◆ Text to read ◆
US Notes

The PMG Holder Font Change of 2010: Why Resubmitting Older Holdered Notes Sometimes Changes the Grade and What Collectors Should Know

10 min read

Walk through any major currency show floor and you will inevitably spot them: PMG-holdered notes in those older, slightly yellowed slabs with the blocky font on the label. Maybe a dealer has one priced at a premium, or perhaps you have a few in your own collection gathering dust. The question that comes up again and again, especially among collectors who have been in the hobby for more than a decade, is deceptively simple: should I crack it out and resubmit? The answer, as with most things in numismatics, is complicated, and it depends heavily on understanding what PMG actually changed around 2009 to 2011 and why those changes matter to collectors today.

Quick Facts
PMG Founded
2005, Sarasota, Florida
Holder Redesign Era
Late 2009 through mid-2011
Grading Scale
1 to 70 (Sheldon-derived)
“Old Holder” Label Era
2005 to approx. 2010
Key Standard Update
Paper quality and originality weighting increased
Most Affected Notes
Large-size type, early small-size, star notes pre-1950

What Actually Changed at PMG Around 2010

PMG was established in 2005 as a sister company to NGC (Numismatic Guaranty Corporation) and quickly became one of the two dominant third-party grading services for paper money, alongside PCGS Currency. In its early years, PMG was still refining exactly how it weighted various grading criteria, including eye appeal, paper quality, originality of surfaces, and centering. By 2009 and into 2010, PMG undertook a meaningful internal standards review that resulted in two distinct changes collectors notice today: a physical holder redesign and a tightening of certain grading standards, particularly around paper originality and the presence of counting wrinkles.

◆ Information given ◆
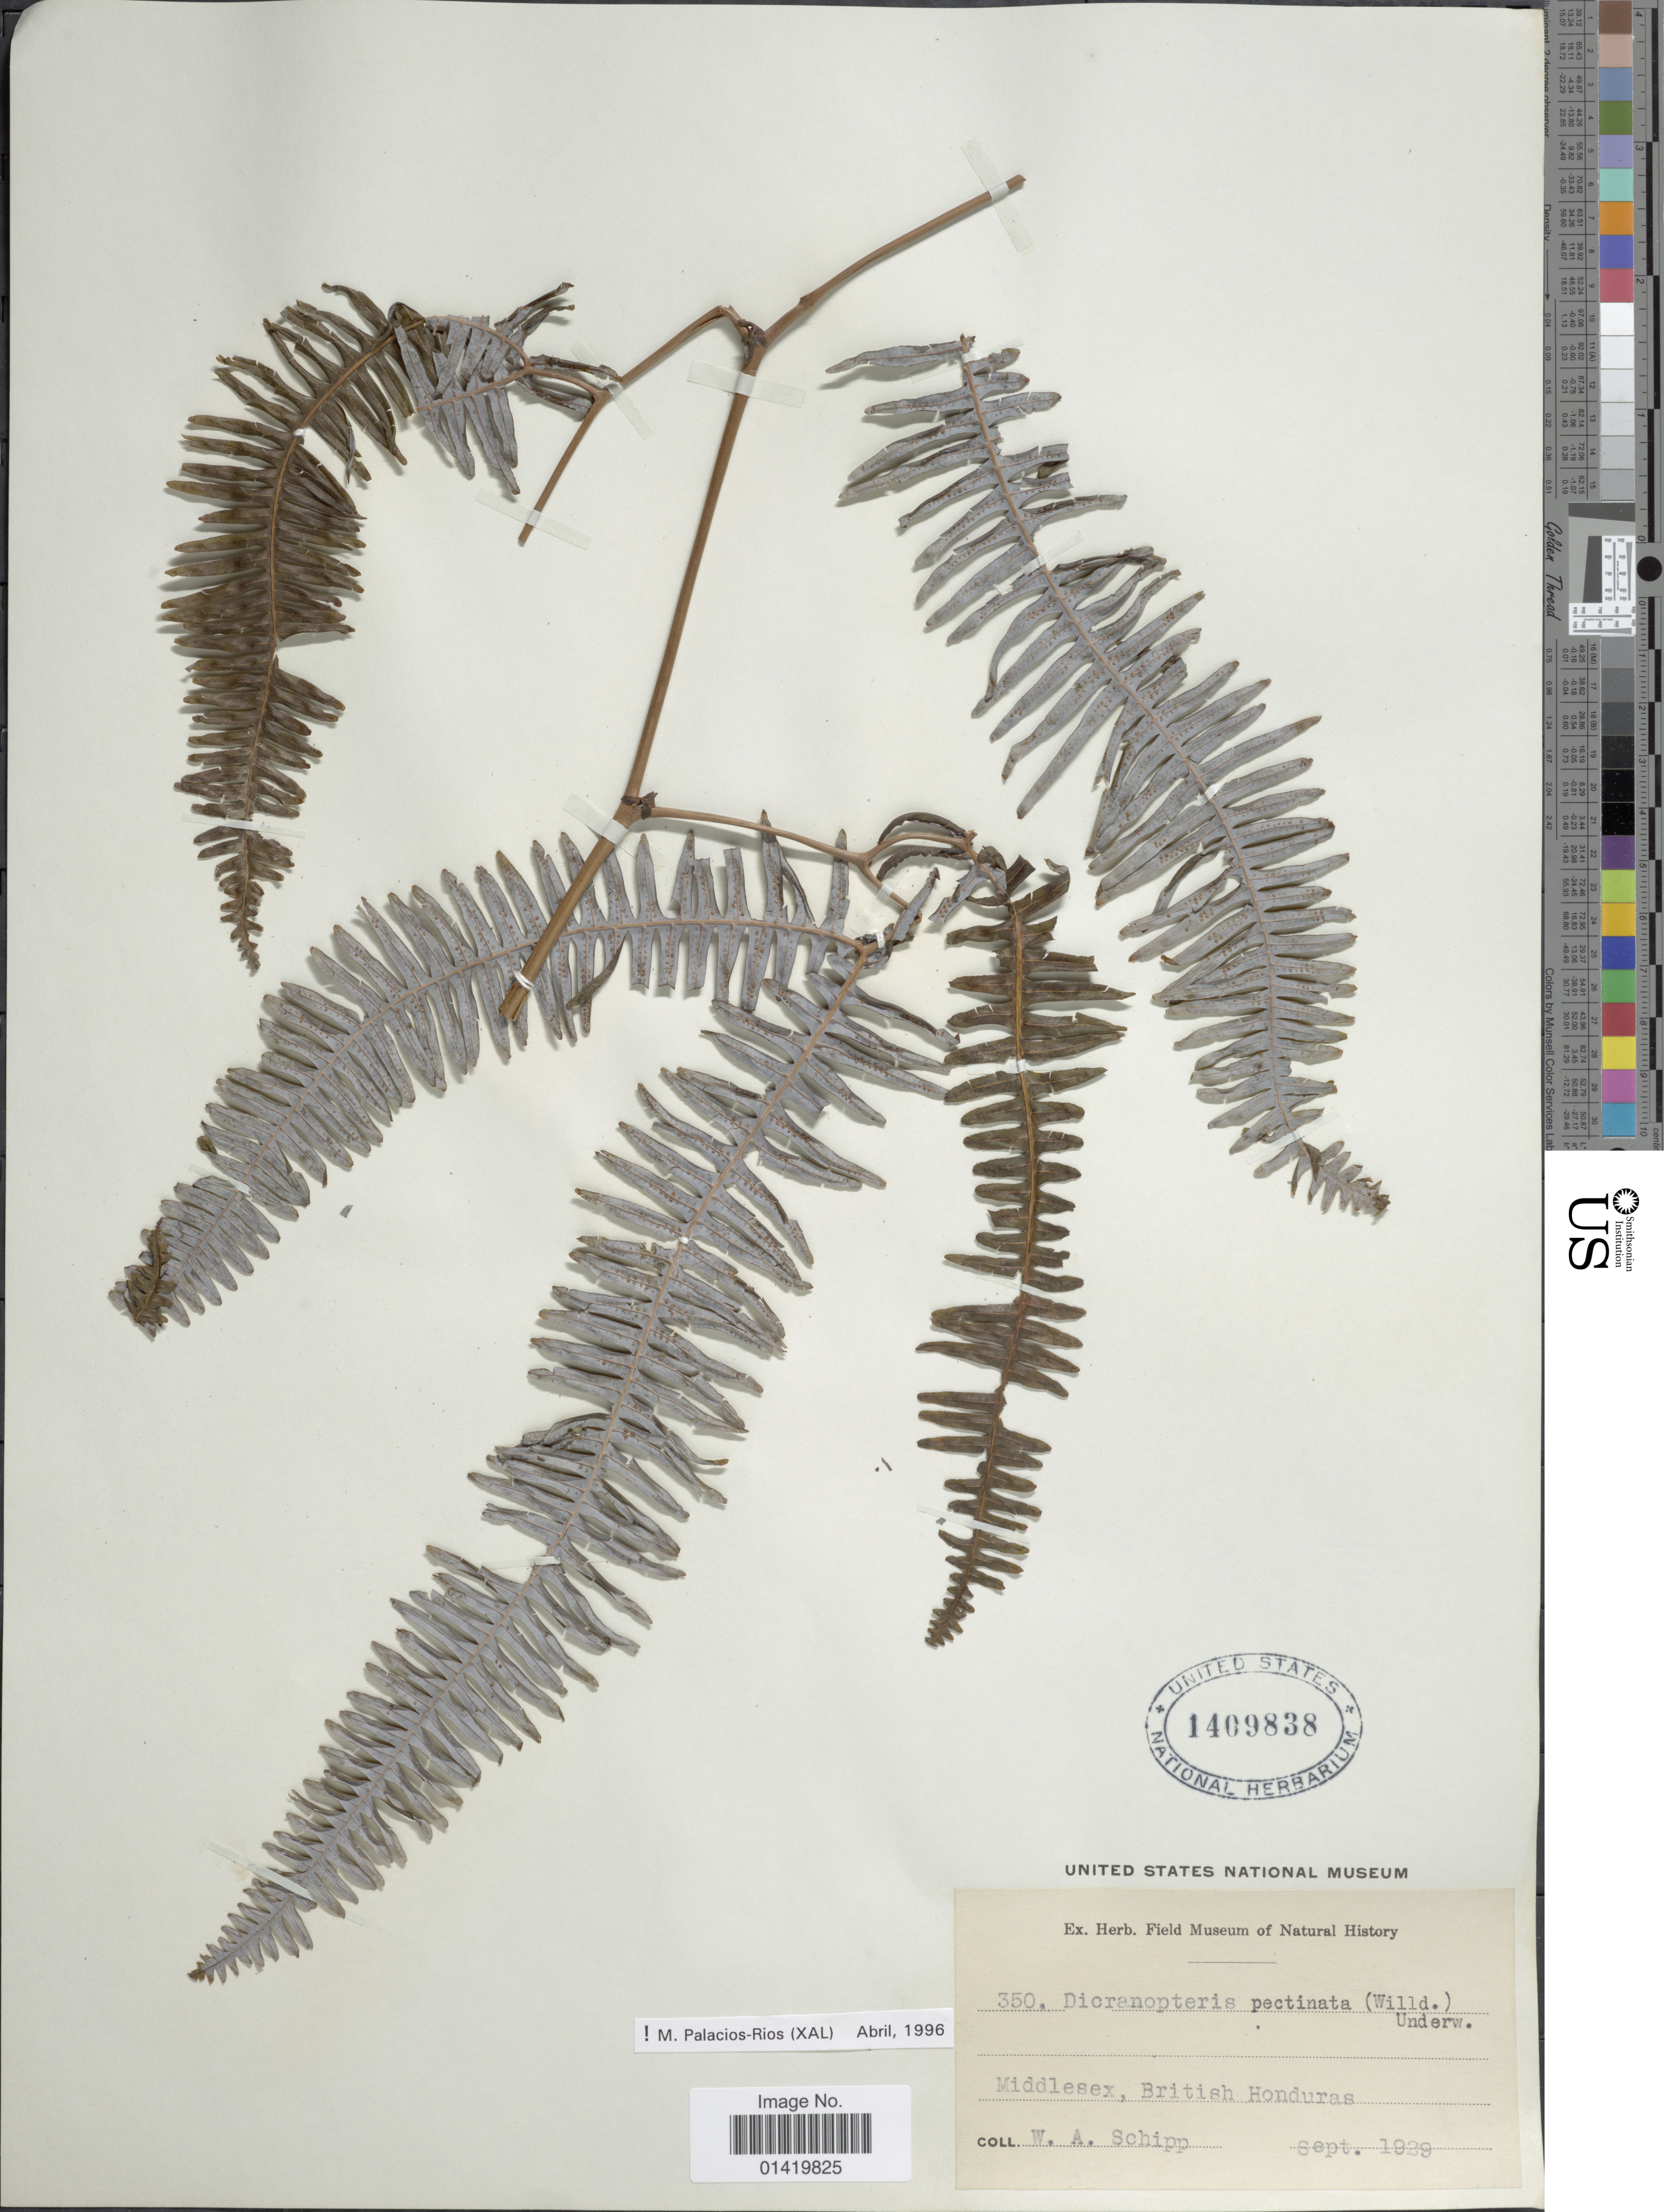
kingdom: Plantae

--

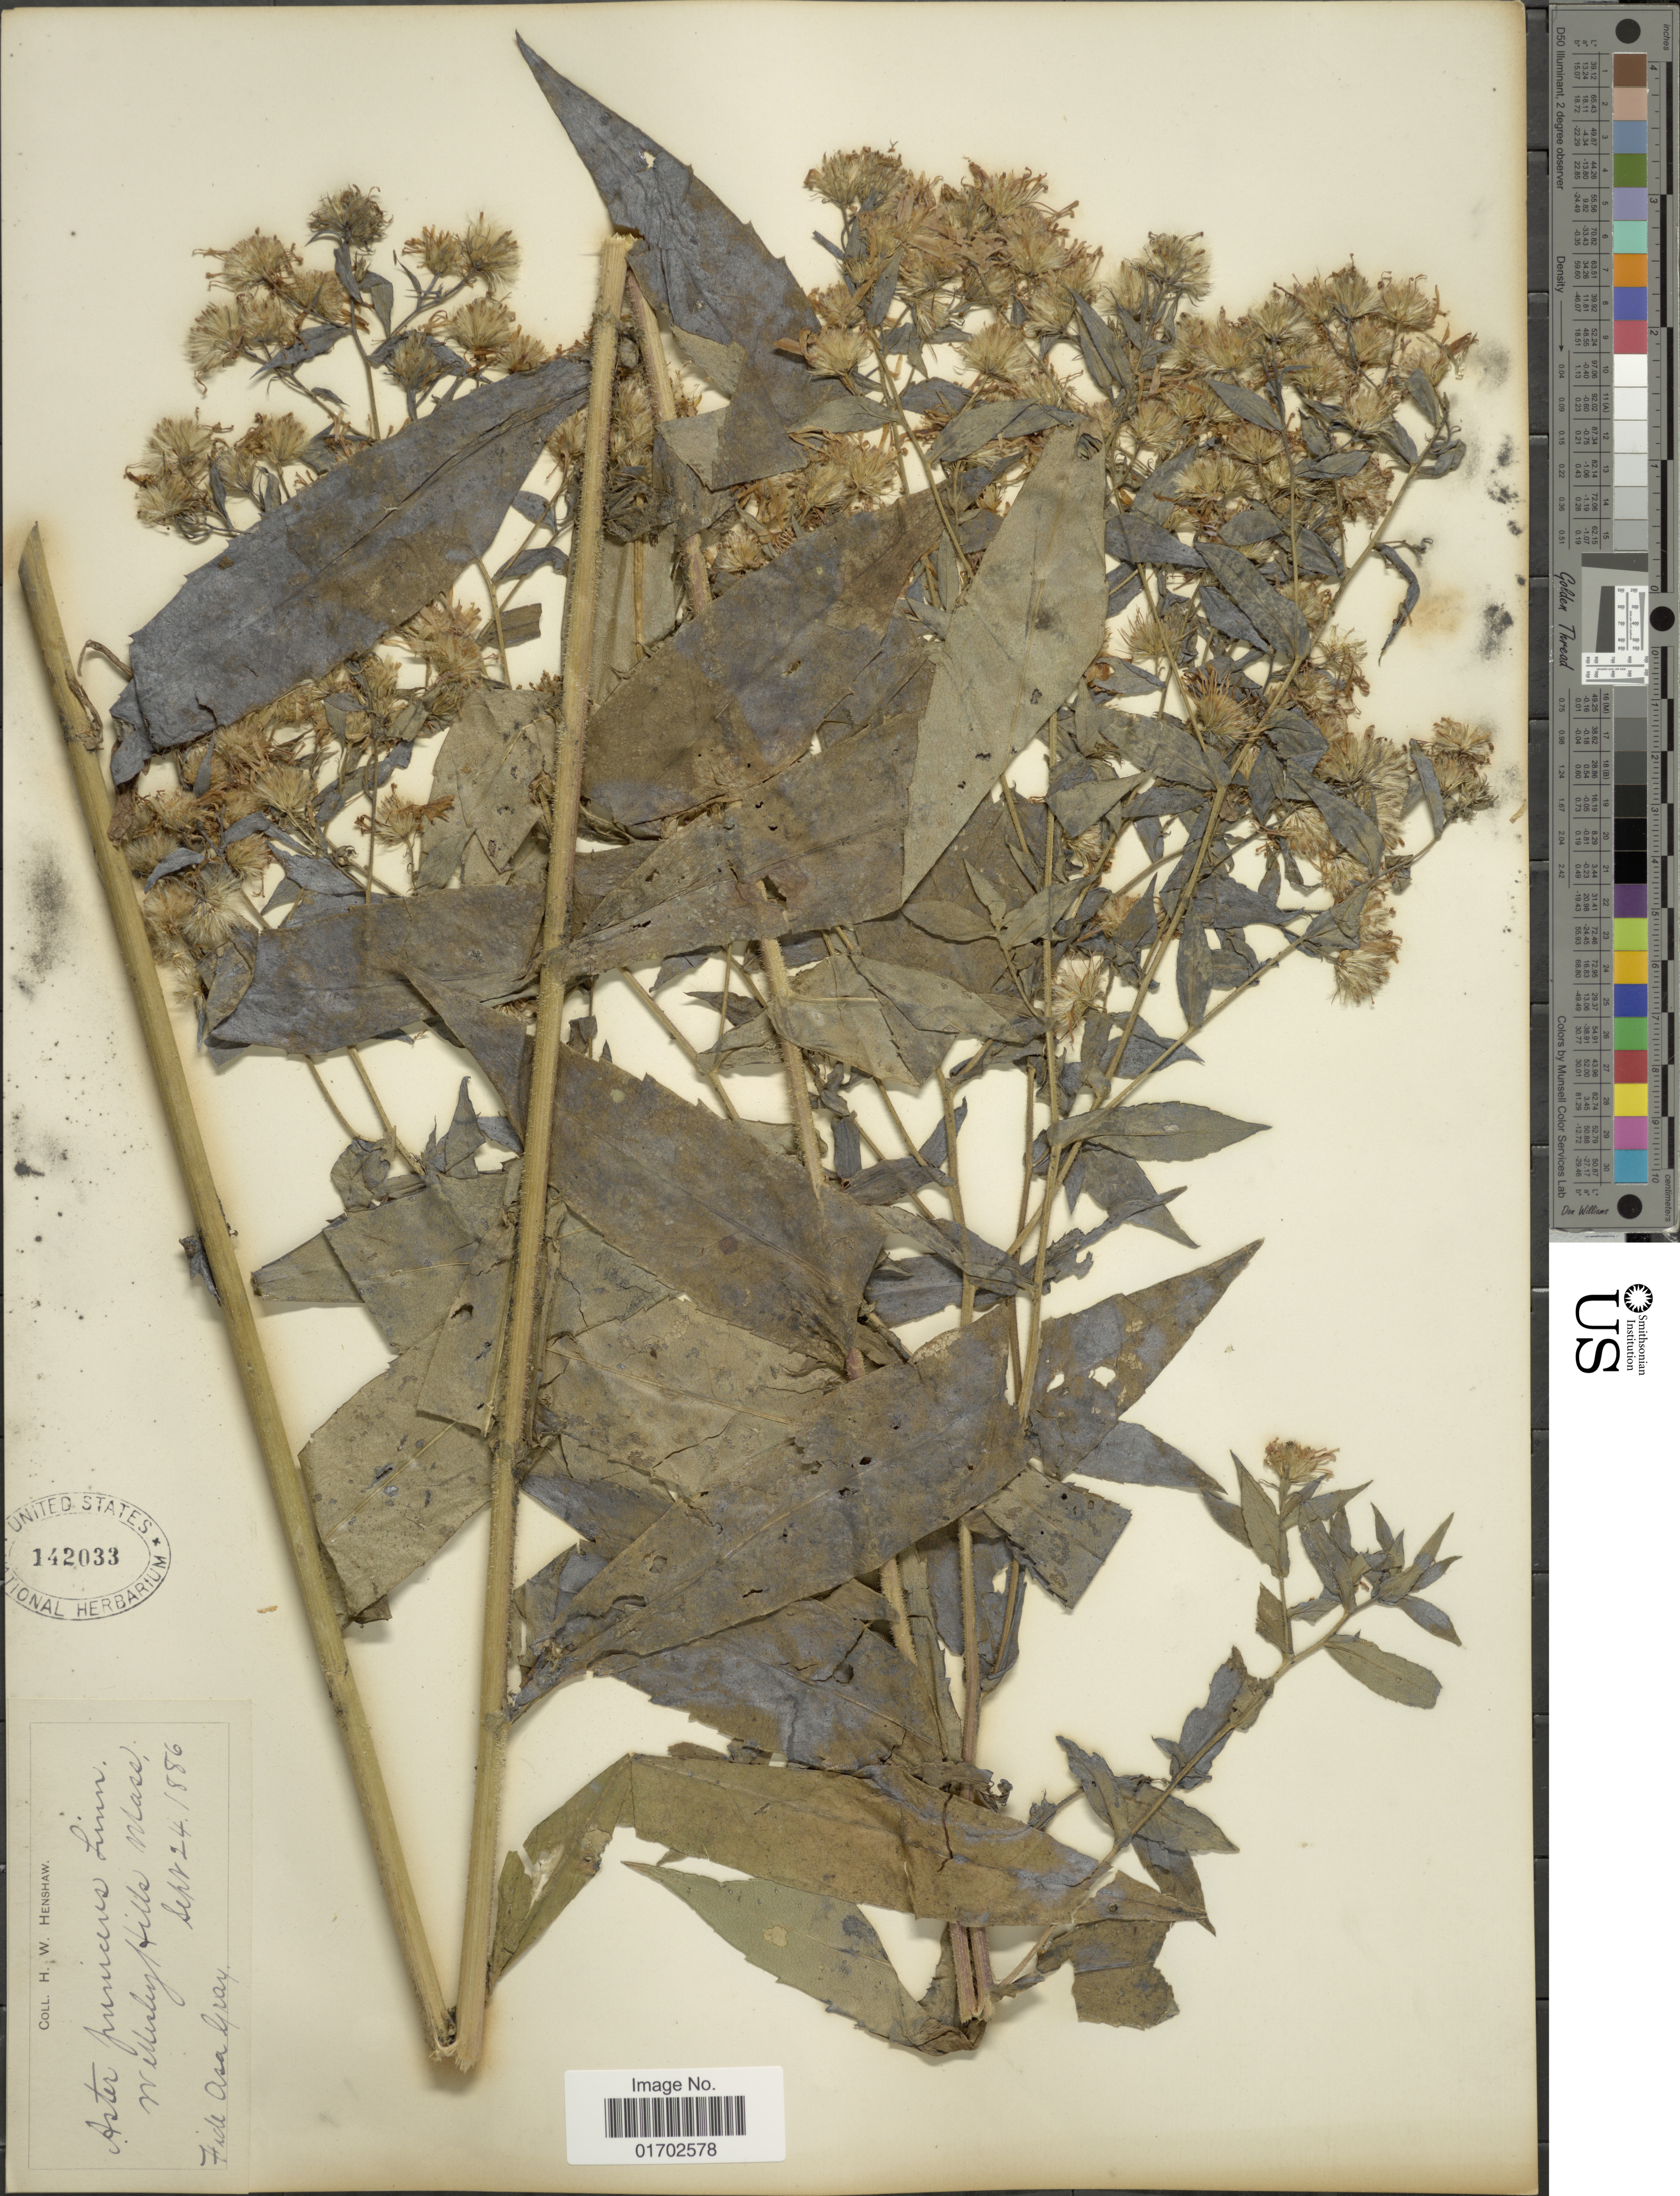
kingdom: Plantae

◆ Tasks for this exercise ◆
[1] Say whether each statement agrees with the PMG article, answering yes or no and quoting the words that decide it: (a) PMG was founded in 2005 in Sarasota, Florida. (b) PMG was set up as a sister company to PCGS Currency. (c) PMG's standards review tightened grading around paper originality and counting wrinkles.
[2] Quote everything in the PMG article from "The PMG Holder" down to "to collectors today.".
The items are separate material and have no connection to the PMG article.

◆ Solutions ◆
[1]
(a) Yes: "2005, Sarasota, Florida"
(b) No: "PMG was established in 2005 as a sister company to NGC (Numismatic Guaranty Corporation)"
(c) Yes: "a tightening of certain grading standards, particularly around paper originality and the presence of counting wrinkles"

[2]
The PMG Holder Font Change of 2010: Why Resubmitting Older Holdered Notes Sometimes Changes the Grade and What Collectors Should Know

10 min read

Walk through any major currency show floor and you will inevitably spot them: PMG-holdered notes in those older, slightly yellowed slabs with the blocky font on the label. Maybe a dealer has one priced at a premium, or perhaps you have a few in your own collection gathering dust. The question that comes up again and again, especially among collectors who have been in the hobby for more than a decade, is deceptively simple: should I crack it out and resubmit? The answer, as with most things in numismatics, is complicated, and it depends heavily on understanding what PMG actually changed around 2009 to 2011 and why those changes matter to collectors today.